/earnpark_old
illokratamus
·
a year ago
Understanding APR and APY in DeFi and Crypto
APY and APR are two terms commonly encountered in decentralized finance (DeFi) products. The main difference between APY (annual percentage yield) and APR (annual percentage rate) lies in the consideration of compound interest.
APR represents the interest rate earned or paid over one year without compounding. For example, if you have $10,000 in a savings account with a 20% APR, you would earn $2,000 in interest after one year, resulting in a total of $12,000.

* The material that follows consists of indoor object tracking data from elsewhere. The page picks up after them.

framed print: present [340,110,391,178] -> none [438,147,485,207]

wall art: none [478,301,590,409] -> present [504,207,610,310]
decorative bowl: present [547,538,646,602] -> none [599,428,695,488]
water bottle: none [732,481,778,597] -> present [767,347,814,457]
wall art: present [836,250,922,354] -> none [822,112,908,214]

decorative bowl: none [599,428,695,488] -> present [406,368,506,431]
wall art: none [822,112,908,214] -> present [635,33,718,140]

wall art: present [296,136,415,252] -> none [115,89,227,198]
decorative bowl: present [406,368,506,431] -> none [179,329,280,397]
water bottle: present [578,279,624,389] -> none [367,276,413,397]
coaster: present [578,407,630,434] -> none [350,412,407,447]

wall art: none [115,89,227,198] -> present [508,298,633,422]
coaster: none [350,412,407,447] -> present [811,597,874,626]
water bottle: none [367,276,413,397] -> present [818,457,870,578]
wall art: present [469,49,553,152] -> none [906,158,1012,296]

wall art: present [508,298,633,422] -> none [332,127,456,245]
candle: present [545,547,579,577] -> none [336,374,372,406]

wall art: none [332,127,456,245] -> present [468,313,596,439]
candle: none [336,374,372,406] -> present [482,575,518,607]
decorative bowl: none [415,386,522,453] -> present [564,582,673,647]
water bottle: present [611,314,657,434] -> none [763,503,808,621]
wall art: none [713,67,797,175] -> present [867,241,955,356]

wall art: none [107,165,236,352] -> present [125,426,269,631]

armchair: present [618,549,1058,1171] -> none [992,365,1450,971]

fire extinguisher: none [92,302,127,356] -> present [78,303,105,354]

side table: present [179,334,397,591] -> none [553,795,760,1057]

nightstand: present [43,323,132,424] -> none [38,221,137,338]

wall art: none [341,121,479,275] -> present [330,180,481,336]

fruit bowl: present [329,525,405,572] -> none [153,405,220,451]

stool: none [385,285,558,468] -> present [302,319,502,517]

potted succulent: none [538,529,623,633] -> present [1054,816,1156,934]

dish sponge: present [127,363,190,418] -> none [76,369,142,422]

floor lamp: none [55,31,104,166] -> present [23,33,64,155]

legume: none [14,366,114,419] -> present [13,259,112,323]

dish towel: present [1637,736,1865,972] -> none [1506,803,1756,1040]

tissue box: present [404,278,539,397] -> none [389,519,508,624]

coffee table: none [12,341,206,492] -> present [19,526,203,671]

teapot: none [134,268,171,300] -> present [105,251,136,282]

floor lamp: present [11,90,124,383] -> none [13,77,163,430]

On the other hand, APY incorporates compound interest, meaning that the interest is earned on the previous interest. This can significantly affect the returns over time. For instance, if the same $10,000 deposit with a 20% APR is compounded monthly, the APY would be approximately 21.94%, resulting in a total of $12,194 after one year. With daily compounding, the APY would be around 22.13%, leading to a total of $12,213.
APY is a more dynamic metric that changes based on the frequency of compounding, while APR remains a fixed yearly rate. It's important to note that the interest earned varies according to the compounding frequency, with more frequent compounding yielding higher interest.
When comparing interest rates, it's crucial to use the same term for comparison. This is particularly relevant in DeFi and crypto products, where APR and APY may be used. To accurately compare different products, convert the rates to the same metric. Additionally, consider the compounding periods to ensure an accurate assessment of the potential interest earned.
Furthermore, when dealing with crypto products, it's essential to understand the context of APY. In some cases, APY may refer to the rewards earned in cryptocurrency rather than the actual or predicted returns in fiat currency. Given the volatility of crypto asset prices, the value of your investment may fluctuate. Review the product terms and conditions carefully to understand the risks involved and the specific meaning of APY in that context.
In summary, APY incorporates compound interest and is a more complex metric compared to APR. When calculating interest, always verify which rate you are considering to accurately determine the potential returns.